§ LISTA DE TAREFAS
1 > De acordo com o texto sobre as renegociações das dívidas rurais, quanto o Tesouro Nacional gastou, entre 2000 e 2005, com o financiamento de débitos agrícolas prorrogados a partir de 1995?
2 > Retome o texto sobre as renegociações das dívidas rurais a partir do ponto em que ele termina.

§ BLOCO DE TEXTO
+ + + + + + +

Publicação: 23/05/06
Às vésperas do anúncio pelo governo de um novo pacote de socorro agrícola, um levantamento realizado a partir de dados do Tesouro Nacional revela, pela primeira vez, os custos bancados pelos cofres públicos nas renegociações das dívidas do setor rural.
A pesquisa inédita, realizada pela Assessoria de Gestão Estratégica do Ministério da Agricultura (AGE), aponta que, entre 2000 e 2005, o Tesouro Nacional gastou R$ 9,1 bilhões com o financiamento de débitos agrícolas prorrogados a partir de 1995. A maior parte dessas despesas está atrelada à dívida mobiliária, a emissão e a venda de títulos pelo governo no mercado, dos programas de repactuação das dívidas. Nesse item, o governo bancou R$ 8,772 bilhões entre 2002 e 2005. Apenas no ano passado foram R$ 1,78 bilhão.
Assinado pelo coordenador de Planejamento da AGE, o pesquisador José Garcia Gasques, o estudo mostra que as despesas orçamentárias da União e o custo das renegociações aumentaram 14,8% em termos reais desde o ano de 2002. “São custos pesados, que revelam uma tendência de pulverização e de má alocação dos recursos públicos”, afirma Gasques.
Para tirar o setor de uma grave crise de liquidez e de renda, o governo anunciou, no início de abril, um pacote de renegociação de dívidas de investimento e custeio que custarão R$ 1,28 bilhão apenas neste ano. O novo pacote agrícola, que deve ser anunciado nesta quinta, pode custar outros R$ 400 milhões anuais ao Tesouro, segundo estimativas da Comissão de Agricultura da Câmara.

+ + + + + + +

§ LINHAS FORNECIDAS
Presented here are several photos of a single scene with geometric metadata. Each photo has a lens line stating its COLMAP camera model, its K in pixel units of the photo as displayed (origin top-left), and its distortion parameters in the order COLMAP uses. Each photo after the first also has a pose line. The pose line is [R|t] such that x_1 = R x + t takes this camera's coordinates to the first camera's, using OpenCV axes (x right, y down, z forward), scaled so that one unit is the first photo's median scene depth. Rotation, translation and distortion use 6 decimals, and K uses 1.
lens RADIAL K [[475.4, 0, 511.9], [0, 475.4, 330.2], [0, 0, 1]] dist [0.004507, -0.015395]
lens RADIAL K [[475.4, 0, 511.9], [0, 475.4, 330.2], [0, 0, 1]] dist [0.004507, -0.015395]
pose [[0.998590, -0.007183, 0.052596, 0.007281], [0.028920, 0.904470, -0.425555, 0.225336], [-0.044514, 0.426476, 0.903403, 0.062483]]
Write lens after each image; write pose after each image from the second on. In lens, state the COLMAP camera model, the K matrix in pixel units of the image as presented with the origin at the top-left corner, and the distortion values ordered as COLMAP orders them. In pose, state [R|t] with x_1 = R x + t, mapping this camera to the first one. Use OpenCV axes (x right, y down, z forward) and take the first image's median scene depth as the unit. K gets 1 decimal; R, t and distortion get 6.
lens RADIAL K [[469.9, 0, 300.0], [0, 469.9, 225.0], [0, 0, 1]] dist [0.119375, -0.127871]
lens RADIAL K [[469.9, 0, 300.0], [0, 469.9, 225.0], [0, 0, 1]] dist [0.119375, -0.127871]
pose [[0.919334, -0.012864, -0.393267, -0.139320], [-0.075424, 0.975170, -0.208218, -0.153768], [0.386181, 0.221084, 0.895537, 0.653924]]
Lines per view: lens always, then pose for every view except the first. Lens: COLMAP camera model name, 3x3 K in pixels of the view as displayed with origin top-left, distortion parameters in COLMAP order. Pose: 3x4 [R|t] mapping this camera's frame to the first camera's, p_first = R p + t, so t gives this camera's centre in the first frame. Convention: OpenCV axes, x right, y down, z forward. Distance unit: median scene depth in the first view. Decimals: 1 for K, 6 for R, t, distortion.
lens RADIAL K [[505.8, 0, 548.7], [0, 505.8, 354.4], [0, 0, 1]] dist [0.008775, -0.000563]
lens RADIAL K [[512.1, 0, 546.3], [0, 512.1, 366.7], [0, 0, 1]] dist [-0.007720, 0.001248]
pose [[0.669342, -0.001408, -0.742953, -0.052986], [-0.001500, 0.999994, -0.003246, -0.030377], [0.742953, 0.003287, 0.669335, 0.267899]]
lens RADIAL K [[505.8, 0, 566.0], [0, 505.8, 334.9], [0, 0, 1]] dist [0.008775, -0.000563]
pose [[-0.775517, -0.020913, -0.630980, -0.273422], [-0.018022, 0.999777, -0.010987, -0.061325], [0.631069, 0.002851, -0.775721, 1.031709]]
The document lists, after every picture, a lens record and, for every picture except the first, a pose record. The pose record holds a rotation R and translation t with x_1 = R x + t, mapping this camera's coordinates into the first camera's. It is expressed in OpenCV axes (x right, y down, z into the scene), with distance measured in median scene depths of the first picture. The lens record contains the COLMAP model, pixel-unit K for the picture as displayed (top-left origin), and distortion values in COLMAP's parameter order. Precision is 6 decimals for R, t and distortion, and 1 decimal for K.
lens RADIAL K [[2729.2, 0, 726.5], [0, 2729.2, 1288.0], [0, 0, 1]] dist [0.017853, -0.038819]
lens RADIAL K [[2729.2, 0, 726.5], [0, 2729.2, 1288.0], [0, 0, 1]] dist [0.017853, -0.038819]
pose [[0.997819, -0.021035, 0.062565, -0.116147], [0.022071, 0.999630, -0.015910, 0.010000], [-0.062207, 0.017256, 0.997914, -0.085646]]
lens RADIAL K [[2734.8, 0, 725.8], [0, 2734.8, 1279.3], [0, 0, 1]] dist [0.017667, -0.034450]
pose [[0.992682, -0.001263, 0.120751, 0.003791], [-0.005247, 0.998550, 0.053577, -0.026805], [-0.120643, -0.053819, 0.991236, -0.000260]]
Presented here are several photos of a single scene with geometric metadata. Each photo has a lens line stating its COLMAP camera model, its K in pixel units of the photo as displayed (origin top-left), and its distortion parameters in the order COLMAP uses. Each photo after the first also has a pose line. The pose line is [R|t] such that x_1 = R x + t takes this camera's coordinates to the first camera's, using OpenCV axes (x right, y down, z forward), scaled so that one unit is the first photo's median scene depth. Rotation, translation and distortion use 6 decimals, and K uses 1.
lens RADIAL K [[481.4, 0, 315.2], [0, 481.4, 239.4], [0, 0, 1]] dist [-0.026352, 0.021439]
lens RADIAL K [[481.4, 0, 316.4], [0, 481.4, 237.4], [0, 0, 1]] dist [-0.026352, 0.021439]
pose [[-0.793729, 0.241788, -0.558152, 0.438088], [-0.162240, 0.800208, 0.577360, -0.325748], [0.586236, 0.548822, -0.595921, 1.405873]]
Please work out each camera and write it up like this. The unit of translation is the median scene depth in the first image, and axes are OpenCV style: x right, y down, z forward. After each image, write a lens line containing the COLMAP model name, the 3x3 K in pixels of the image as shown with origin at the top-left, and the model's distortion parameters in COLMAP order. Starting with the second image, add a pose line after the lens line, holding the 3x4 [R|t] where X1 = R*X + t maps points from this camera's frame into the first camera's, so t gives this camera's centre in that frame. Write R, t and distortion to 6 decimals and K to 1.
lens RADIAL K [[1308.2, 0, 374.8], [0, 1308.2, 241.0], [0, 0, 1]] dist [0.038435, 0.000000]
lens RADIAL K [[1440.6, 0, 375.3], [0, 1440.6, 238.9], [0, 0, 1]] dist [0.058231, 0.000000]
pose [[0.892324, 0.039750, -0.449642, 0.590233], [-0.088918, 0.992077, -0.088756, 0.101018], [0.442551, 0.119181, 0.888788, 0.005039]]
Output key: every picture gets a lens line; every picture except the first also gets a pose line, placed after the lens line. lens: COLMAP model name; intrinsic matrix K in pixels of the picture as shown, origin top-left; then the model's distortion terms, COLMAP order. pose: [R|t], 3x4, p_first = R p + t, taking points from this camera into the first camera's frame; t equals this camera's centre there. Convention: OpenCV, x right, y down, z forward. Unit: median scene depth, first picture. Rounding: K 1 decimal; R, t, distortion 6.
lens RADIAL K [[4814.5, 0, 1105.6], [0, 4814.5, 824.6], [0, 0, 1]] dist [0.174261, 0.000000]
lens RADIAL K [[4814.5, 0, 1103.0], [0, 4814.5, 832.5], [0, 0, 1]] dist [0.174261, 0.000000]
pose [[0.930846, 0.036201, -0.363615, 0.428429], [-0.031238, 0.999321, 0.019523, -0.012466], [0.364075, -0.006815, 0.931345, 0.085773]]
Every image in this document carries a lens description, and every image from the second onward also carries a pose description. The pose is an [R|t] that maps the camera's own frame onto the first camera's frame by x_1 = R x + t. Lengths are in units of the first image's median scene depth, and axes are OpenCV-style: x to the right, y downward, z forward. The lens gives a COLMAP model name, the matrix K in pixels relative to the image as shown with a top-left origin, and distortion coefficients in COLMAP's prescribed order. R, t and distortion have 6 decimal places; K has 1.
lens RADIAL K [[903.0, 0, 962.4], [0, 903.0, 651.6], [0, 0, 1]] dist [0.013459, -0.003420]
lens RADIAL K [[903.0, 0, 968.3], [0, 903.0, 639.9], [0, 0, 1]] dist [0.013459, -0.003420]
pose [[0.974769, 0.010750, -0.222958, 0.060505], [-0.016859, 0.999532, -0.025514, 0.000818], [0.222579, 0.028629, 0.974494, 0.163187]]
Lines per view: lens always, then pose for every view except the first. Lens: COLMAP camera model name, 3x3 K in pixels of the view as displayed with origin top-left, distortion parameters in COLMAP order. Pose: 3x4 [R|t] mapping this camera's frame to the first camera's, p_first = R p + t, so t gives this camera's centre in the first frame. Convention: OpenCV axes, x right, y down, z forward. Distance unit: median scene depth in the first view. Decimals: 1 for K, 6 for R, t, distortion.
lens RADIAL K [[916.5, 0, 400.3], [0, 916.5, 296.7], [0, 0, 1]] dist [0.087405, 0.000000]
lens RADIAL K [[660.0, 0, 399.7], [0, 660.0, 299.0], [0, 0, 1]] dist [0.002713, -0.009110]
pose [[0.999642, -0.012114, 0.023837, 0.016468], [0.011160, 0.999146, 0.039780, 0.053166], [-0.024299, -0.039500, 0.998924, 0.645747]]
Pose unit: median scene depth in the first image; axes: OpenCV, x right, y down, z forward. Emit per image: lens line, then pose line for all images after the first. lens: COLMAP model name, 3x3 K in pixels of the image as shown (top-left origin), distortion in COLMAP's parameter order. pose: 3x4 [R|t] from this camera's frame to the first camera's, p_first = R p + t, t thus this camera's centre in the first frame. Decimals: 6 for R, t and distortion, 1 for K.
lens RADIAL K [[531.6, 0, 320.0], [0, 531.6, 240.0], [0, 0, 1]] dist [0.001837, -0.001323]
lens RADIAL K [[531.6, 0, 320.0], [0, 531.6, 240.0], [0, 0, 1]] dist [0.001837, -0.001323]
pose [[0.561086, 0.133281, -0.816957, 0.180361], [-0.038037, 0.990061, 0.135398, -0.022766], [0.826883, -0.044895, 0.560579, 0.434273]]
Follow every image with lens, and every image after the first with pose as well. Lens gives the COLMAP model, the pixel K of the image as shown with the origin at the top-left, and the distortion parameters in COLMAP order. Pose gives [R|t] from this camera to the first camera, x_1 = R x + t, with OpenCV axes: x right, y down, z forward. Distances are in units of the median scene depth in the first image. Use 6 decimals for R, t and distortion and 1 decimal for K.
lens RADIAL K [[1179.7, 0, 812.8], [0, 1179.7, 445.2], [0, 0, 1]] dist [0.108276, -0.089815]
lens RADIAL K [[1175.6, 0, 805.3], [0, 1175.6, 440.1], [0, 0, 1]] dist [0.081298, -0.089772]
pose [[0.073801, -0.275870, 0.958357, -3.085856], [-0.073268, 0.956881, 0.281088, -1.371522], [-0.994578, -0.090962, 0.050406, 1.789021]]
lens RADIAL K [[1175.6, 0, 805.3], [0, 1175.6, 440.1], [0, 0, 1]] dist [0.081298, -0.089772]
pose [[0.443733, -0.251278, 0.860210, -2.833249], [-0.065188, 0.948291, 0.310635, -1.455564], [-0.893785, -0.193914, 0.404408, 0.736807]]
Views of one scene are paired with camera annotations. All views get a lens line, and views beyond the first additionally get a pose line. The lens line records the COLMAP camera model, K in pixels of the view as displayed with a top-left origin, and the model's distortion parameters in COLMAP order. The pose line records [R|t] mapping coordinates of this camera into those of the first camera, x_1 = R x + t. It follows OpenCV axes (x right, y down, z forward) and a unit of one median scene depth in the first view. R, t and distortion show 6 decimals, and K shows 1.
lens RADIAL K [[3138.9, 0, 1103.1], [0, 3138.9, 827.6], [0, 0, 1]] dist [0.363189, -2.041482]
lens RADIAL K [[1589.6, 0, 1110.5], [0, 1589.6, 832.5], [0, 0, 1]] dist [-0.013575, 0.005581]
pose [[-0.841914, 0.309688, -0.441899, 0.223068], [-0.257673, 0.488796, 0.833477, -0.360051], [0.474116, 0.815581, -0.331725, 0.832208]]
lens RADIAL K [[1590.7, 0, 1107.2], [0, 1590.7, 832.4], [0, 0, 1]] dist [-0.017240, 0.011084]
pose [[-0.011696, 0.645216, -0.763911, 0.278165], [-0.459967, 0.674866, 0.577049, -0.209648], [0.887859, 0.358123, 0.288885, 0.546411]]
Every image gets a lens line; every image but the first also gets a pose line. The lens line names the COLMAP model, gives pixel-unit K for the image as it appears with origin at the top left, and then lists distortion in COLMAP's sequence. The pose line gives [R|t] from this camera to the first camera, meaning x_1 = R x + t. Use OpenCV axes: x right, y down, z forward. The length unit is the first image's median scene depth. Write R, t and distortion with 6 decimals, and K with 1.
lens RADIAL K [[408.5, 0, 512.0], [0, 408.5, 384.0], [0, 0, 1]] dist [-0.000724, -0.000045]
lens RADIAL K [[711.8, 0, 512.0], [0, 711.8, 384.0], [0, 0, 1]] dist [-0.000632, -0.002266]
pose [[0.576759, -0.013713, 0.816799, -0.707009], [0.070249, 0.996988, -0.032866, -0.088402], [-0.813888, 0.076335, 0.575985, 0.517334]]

+ + + + + + +

§ RESPOSTAS POR TAREFA
1 > R$ 9,1 bilhões.

2 >
O estudo de Gasques, que deve ser publicado em julho, também mostra o peso dos subsídios diretos bancados pela União. No acumulado dos últimos cinco anos, foram gastos R$ 26,7 bilhões somente com subsídios ao crédito e à comercialização agropecuária. No crédito rural, a contribuição dos cofres públicos cresceu 35,5% em termos reais desde 2000. Foram gastos R$ 15,9 bilhões no período com o financiamento e a equalização de juros de empréstimos oficiais. Só em 2005 foram R$ 2,82 bilhões para subsidiar os juros dos programas de investimento do BNDES, agricultura familiar (Pronaf), saneamento de ativos (Pesa), recuperação de cooperativas (Recoop), cacau e do seguro oficial (Proagro). Na comercialização, o Tesouro bancou R$ 10,766 bilhões em subsídios para sustentar preços via compras diretas (AGF), estocagem (EGF), subvenções ao frete (PEP), contratos de opção, equalização da borracha (PEB) e warrantagem do álcool combustível.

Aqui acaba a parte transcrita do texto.